Young people are catching on to the fact that college can be a scam. Why take on massive loans if you don’t need them?

Market Watch reports:

Half of young Americans say their degree is irrelevant to their work

In the spring of her senior year of high school, Malavika Vivek had four choices: Caltech, UC Berkeley, Carnegie Mellon, or solutions architect at software company Avasoft Inc.

She chose Avasoft.

Vivek had been working for the company part-time while at a magnet engineering-focused high school in Edison, N.J. When she was offered a full-time position, she couldn’t pass up the opportunity.

“I definitely thought about going to college because those schools are all really good.

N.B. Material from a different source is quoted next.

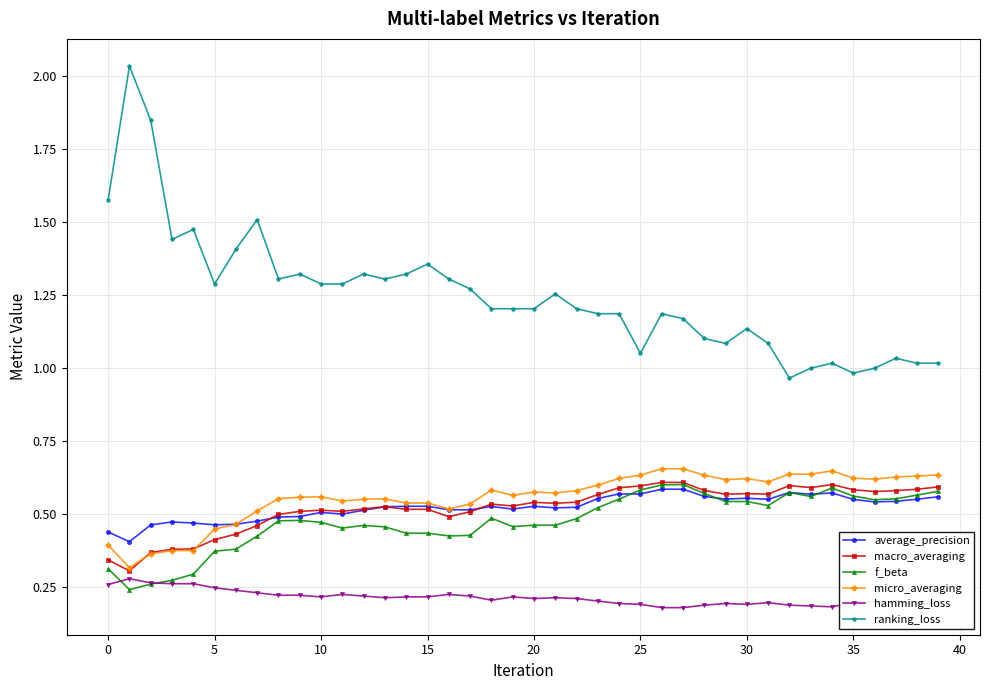

True or false: ranking_loss and micro_averaging intersect in this chart.

False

But in the end, I knew I would learn more discovering things on my own and working in the real world,” Vivek told MarketWatch.

At 19 years old, Vivek belongs to Generation Z. And while her experience isn’t yet common, Gen Z is becoming more open to doing college differently or not going at all, according to a new study by TD Ameritrade TD, +1.43%

The study surveyed over 3,000 U.S. teens and adults, including approximately 1,000 Gen Z (ages 15 to 21), 1,000 young millennials (ages 22 to 28), and 1,000 parents (ages 30 to 60).

About one in five Gen Z and young millennials say they may choose not to go to college. Many others see a less conventional path through education as a good idea. Over 30% of Gen Z — and 18% of young millennials — said they have considered taking a gap year between high school and college.